La décision ne repose pas uniquement sur l’aspect esthétique. C’est surtout la combinaison entre douleur, fonction et évolution de la déformation qui guide l’indication.
Les grandes étapes de la chirurgie et la récupération
La chirurgie de l’hallux valgus est une chirurgie corrective. Son but est de réaligner les os, diminuer la saillie douloureuse et restaurer un appui plus fonctionnel. Il existe plusieurs techniques, dont certaines approches minimalement invasives.

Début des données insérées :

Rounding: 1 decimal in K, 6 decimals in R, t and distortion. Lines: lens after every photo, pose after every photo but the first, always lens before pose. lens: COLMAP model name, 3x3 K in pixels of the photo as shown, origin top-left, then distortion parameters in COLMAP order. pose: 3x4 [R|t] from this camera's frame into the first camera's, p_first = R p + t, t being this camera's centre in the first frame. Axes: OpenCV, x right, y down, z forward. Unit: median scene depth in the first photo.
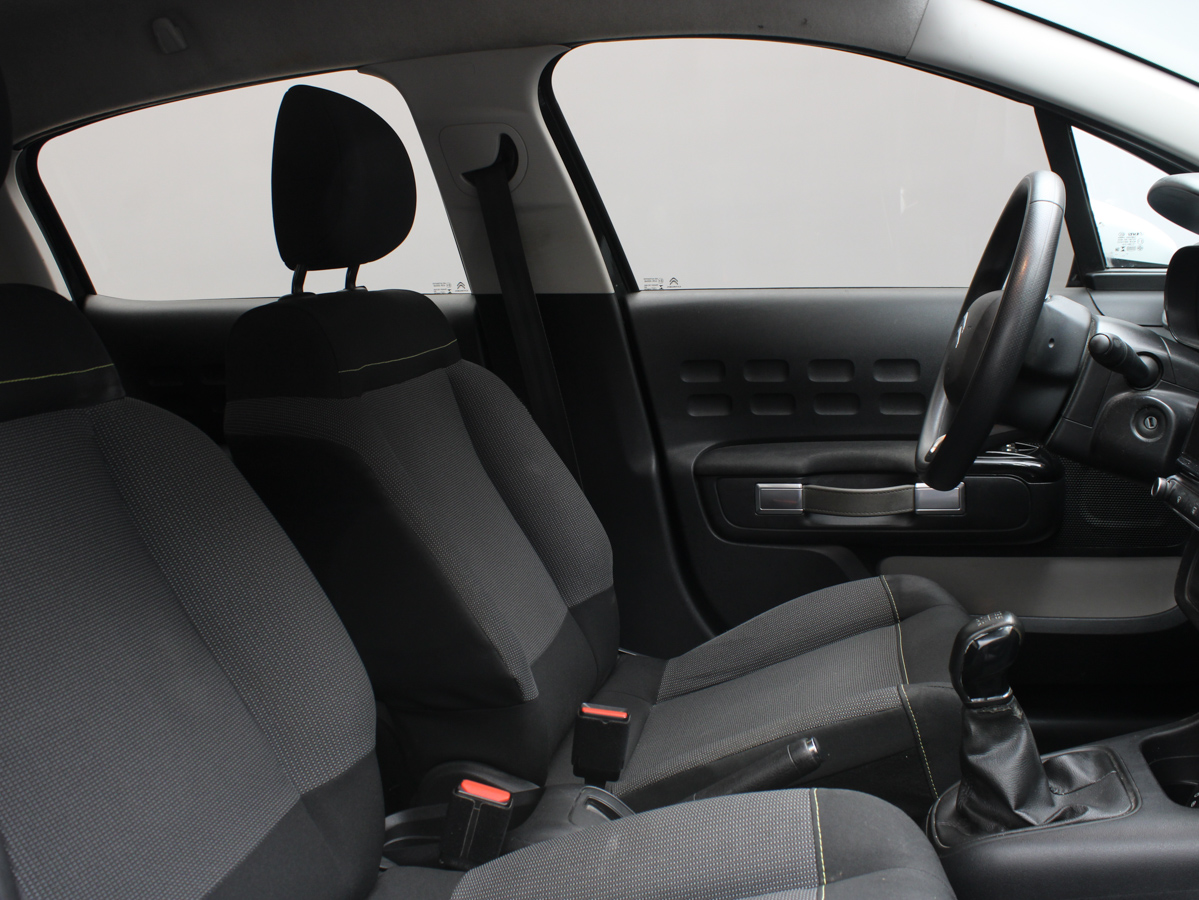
lens RADIAL K [[1290.2, 0, 595.1], [0, 1290.2, 429.3], [0, 0, 1]] dist [-0.049537, 0.000000]
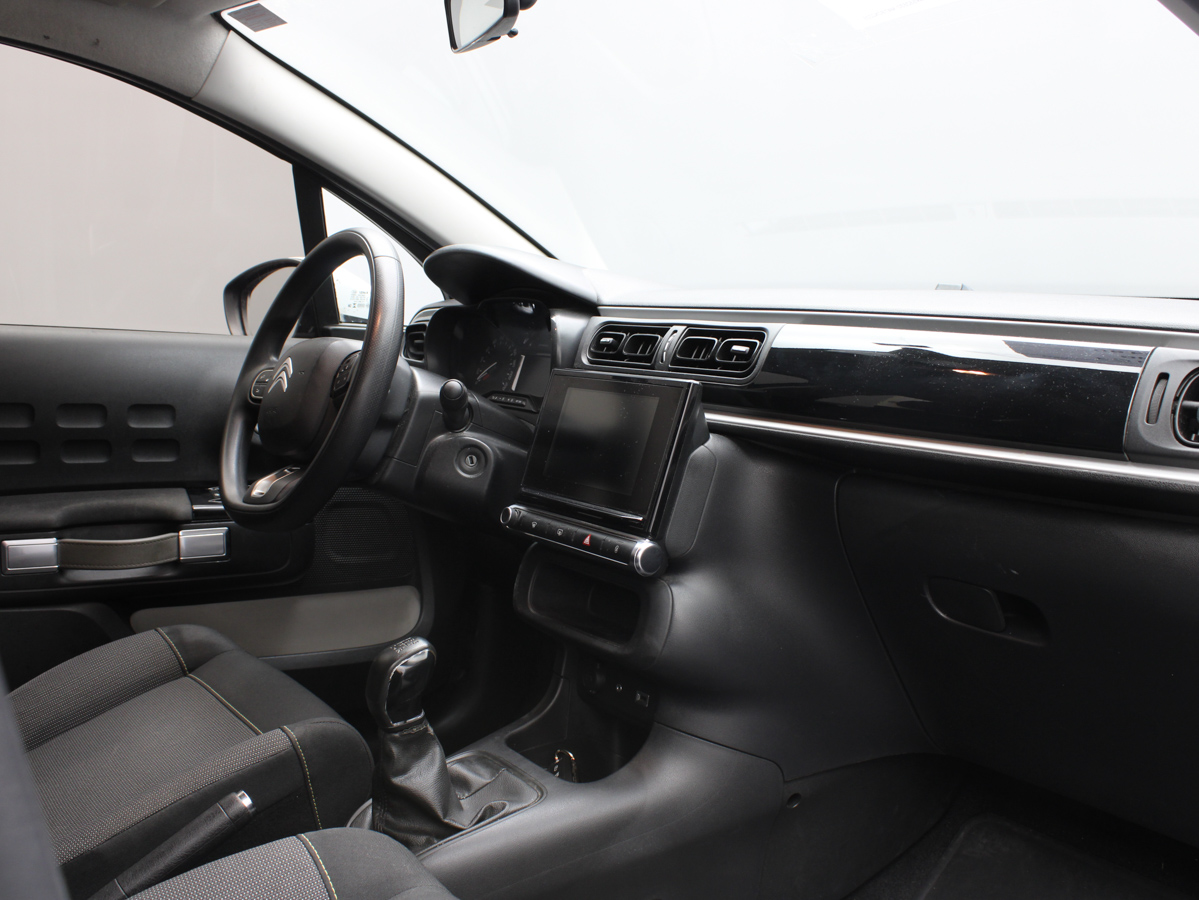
lens RADIAL K [[1290.2, 0, 597.7], [0, 1290.2, 449.1], [0, 0, 1]] dist [-0.049537, 0.000000]
pose [[0.713733, -0.008439, 0.700367, -0.215507], [0.028151, 0.999465, -0.016645, 0.005072], [-0.699852, 0.031596, 0.713588, 0.082237]]
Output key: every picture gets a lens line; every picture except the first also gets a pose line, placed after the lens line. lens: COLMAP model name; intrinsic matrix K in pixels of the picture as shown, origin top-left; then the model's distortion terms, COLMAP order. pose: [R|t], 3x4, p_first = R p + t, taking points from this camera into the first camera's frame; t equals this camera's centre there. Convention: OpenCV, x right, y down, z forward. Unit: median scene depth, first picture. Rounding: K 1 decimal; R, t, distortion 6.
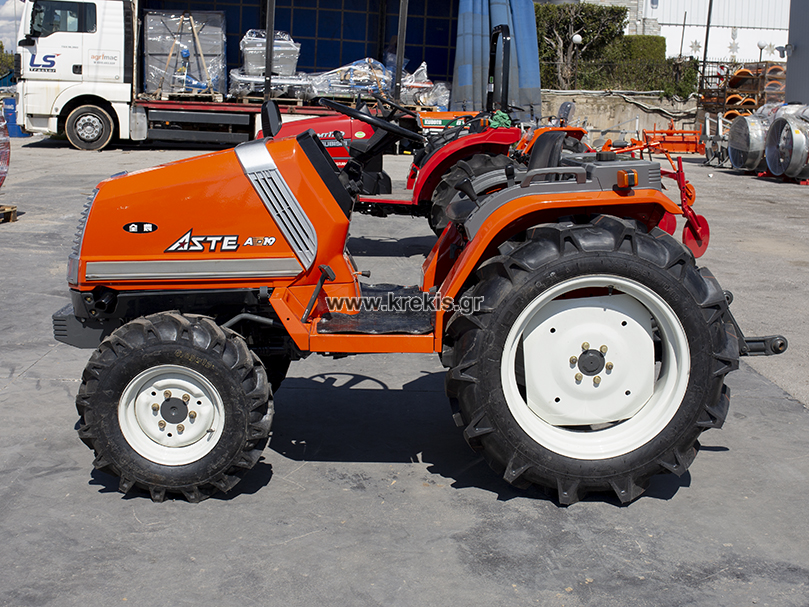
lens RADIAL K [[1037.1, 0, 436.5], [0, 1037.1, 302.2], [0, 0, 1]] dist [-0.030699, 0.034287]
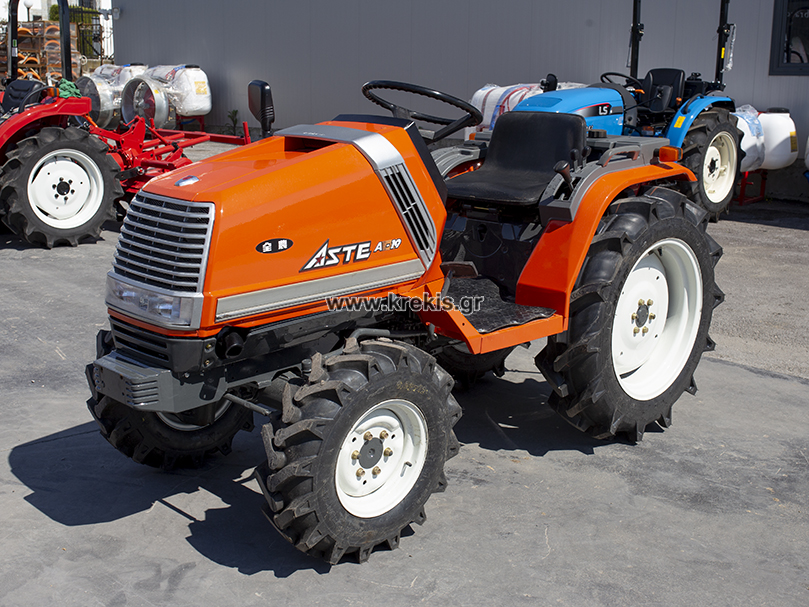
lens RADIAL K [[947.5, 0, 450.6], [0, 947.5, 304.7], [0, 0, 1]] dist [-0.032068, 0.017740]
pose [[0.719117, -0.161095, 0.675958, -0.691500], [0.117668, 0.986939, 0.110027, -0.091592], [-0.684854, 0.000416, 0.728680, 0.371566]]
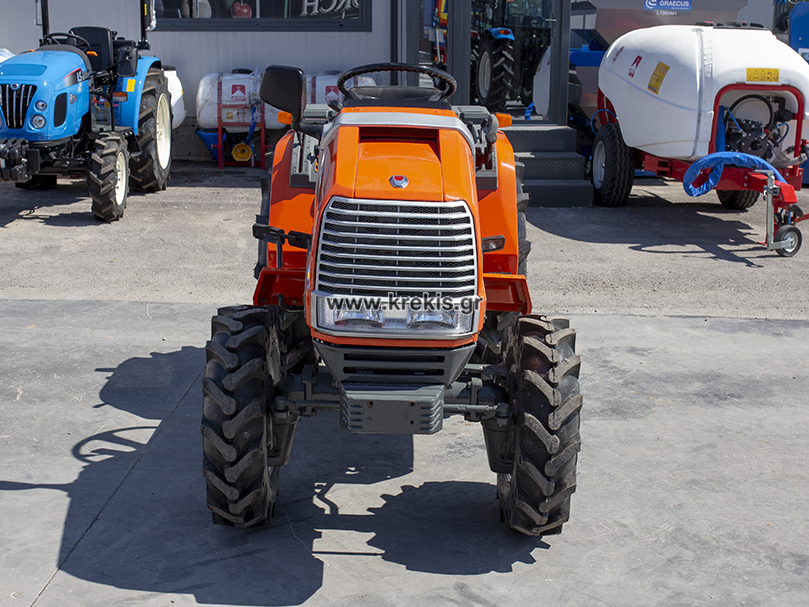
lens RADIAL K [[1037.1, 0, 436.5], [0, 1037.1, 302.2], [0, 0, 1]] dist [-0.030699, 0.034287]
pose [[0.018593, -0.257369, 0.966134, -1.057141], [0.170004, 0.953044, 0.250610, -0.227420], [-0.985268, 0.159587, 0.061474, 0.988887]]
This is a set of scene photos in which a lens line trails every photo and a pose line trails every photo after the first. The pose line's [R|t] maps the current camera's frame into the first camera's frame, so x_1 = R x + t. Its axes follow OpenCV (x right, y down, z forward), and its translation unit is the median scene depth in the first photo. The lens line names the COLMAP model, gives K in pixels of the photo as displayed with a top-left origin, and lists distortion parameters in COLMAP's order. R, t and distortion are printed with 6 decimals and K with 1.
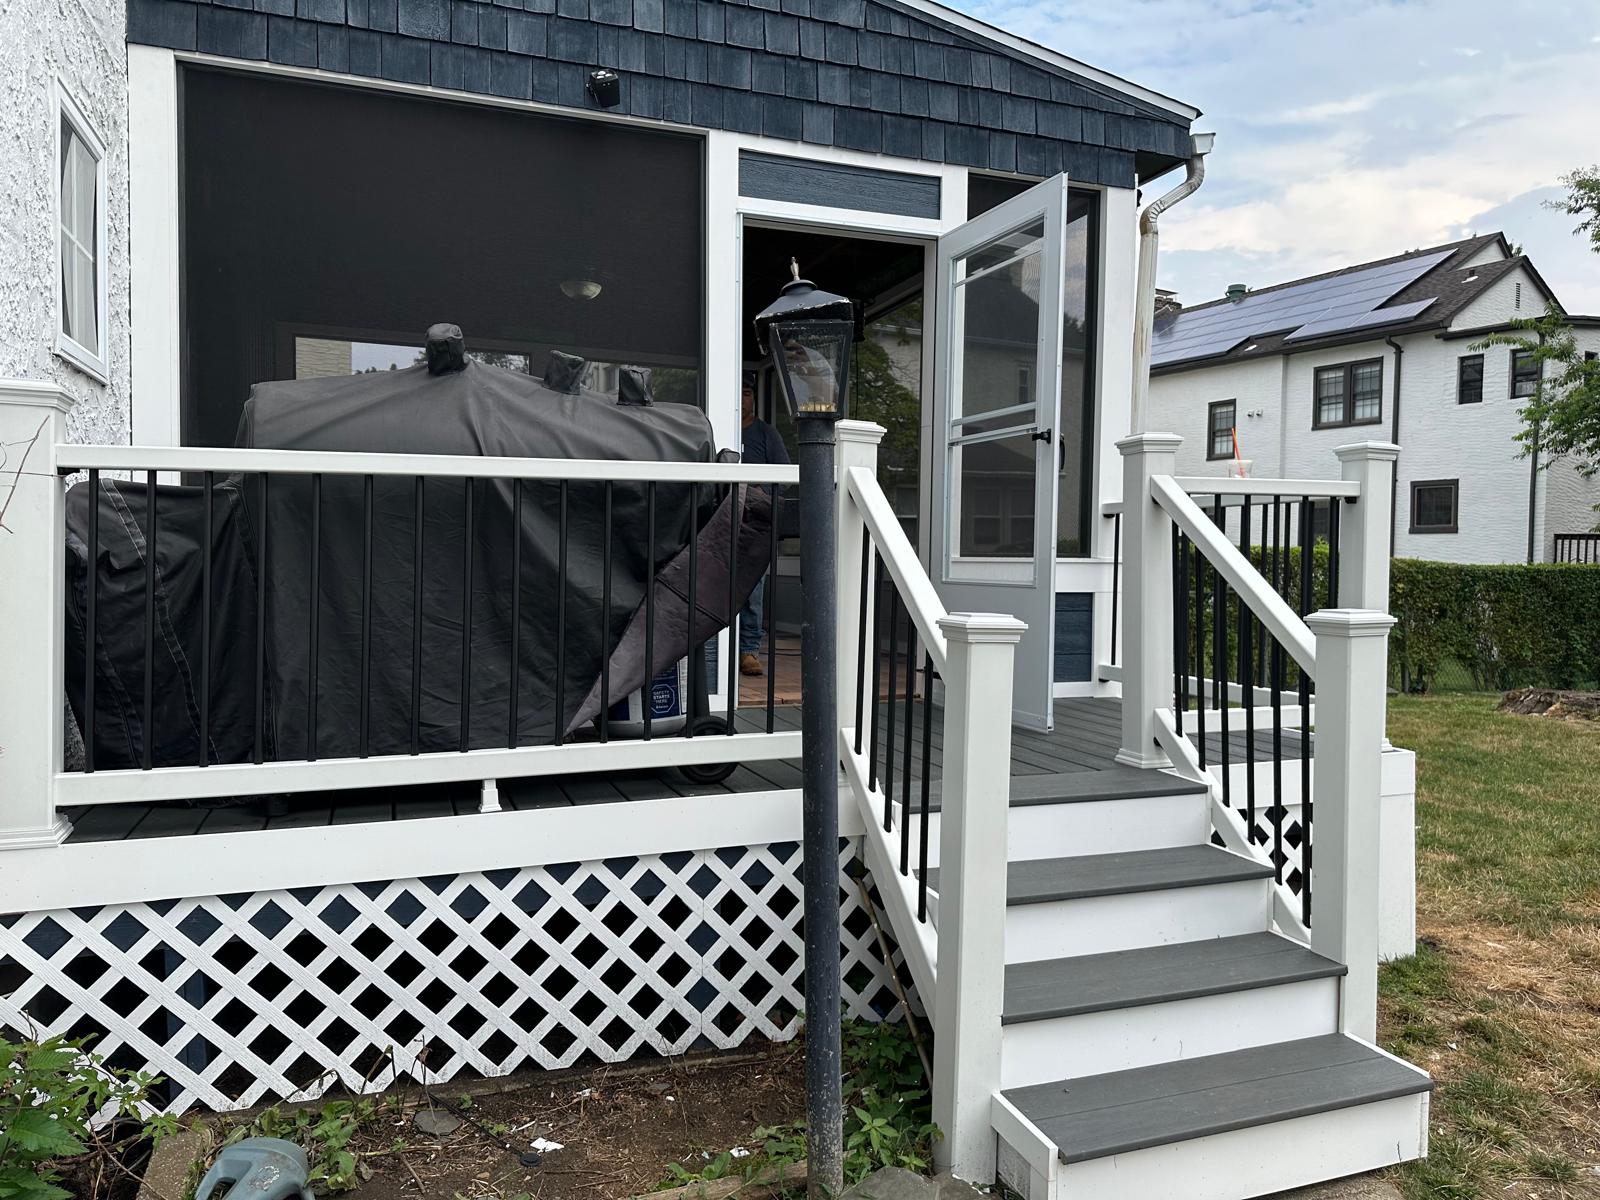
lens RADIAL K [[1138.0, 0, 800.1], [0, 1138.0, 602.6], [0, 0, 1]] dist [0.009483, -0.006142]
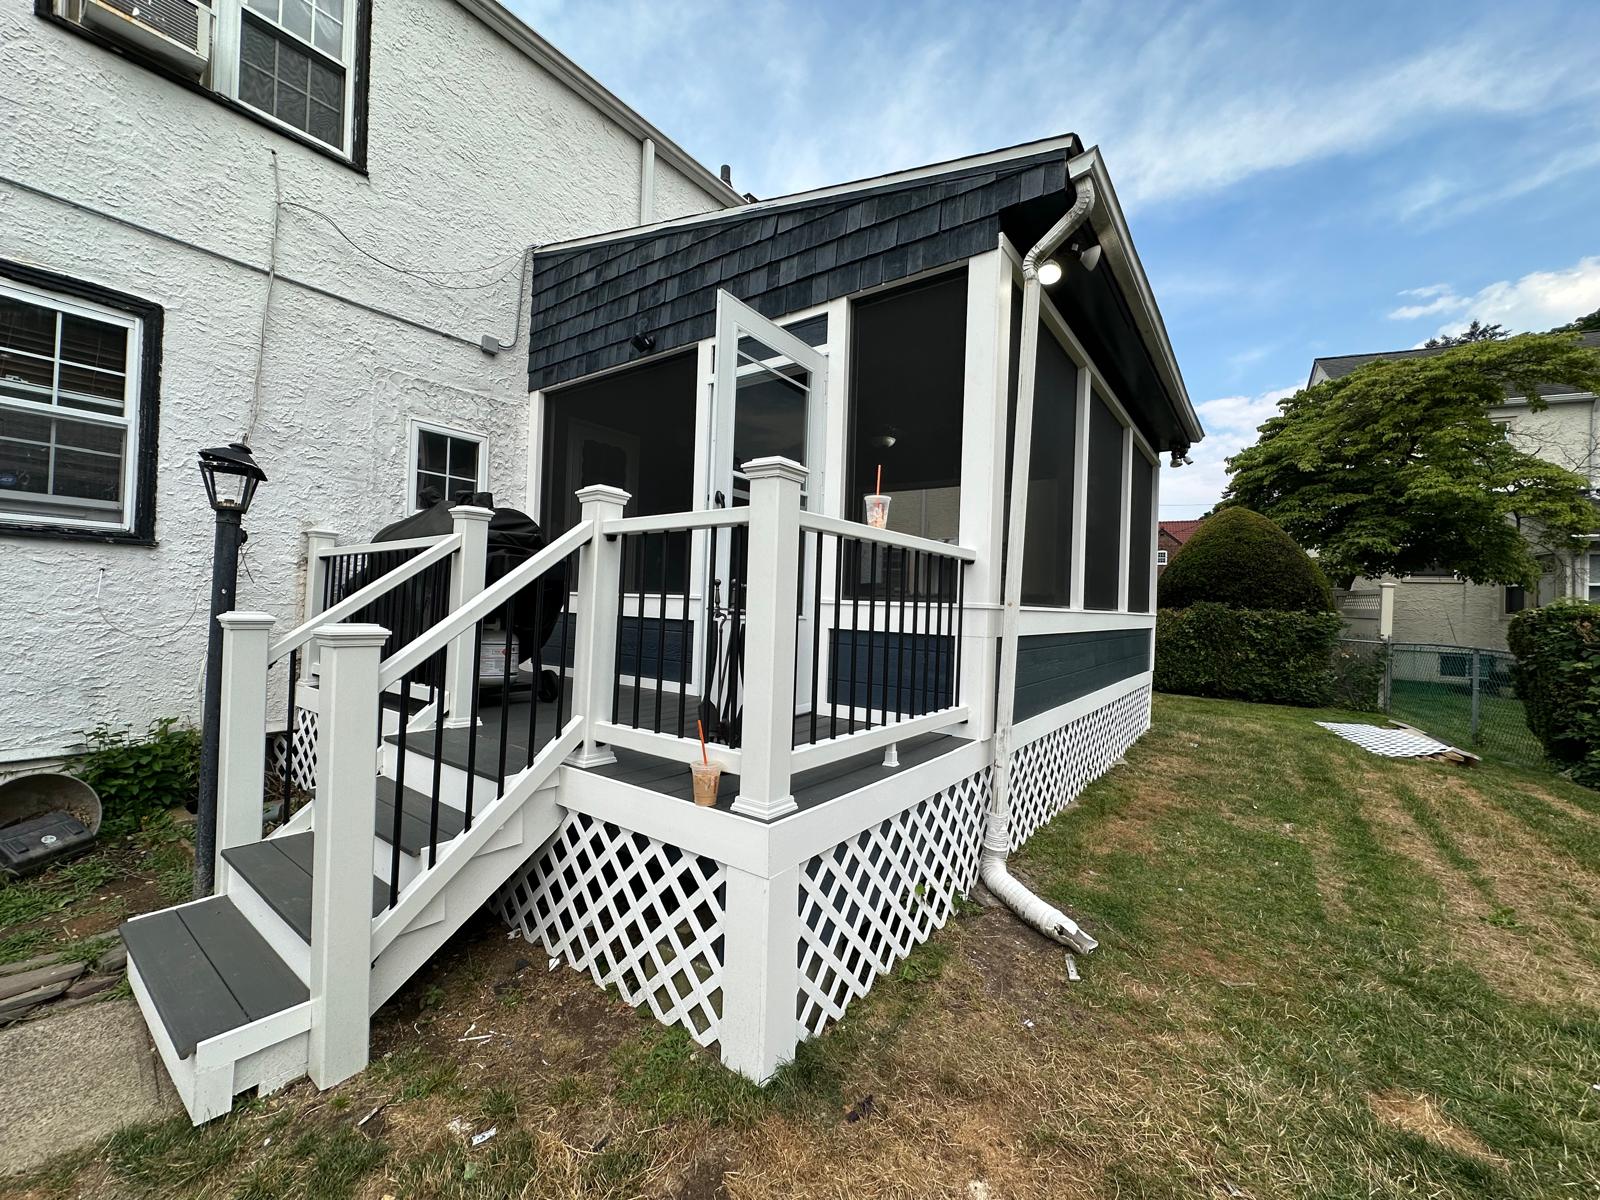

La récupération dépend de la technique utilisée, de l’importance de la déformation et du terrain de la personne opérée. Après l’intervention, une protection post-opératoire, un chaussage spécifique et parfois le port d’une orthèse peuvent être proposés pour accompagner la cicatrisation et limiter le risque de récidive.
Le bon moment pour consulter n’est pas forcément celui où l’oignon est le plus impressionnant visuellement, mais celui où la douleur change le quotidien, où les chaussures deviennent un problème permanent et où la marche commence à se modifier. À ce stade, une évaluation complète permet souvent d’éviter une aggravation plus lourde sur le reste du pied.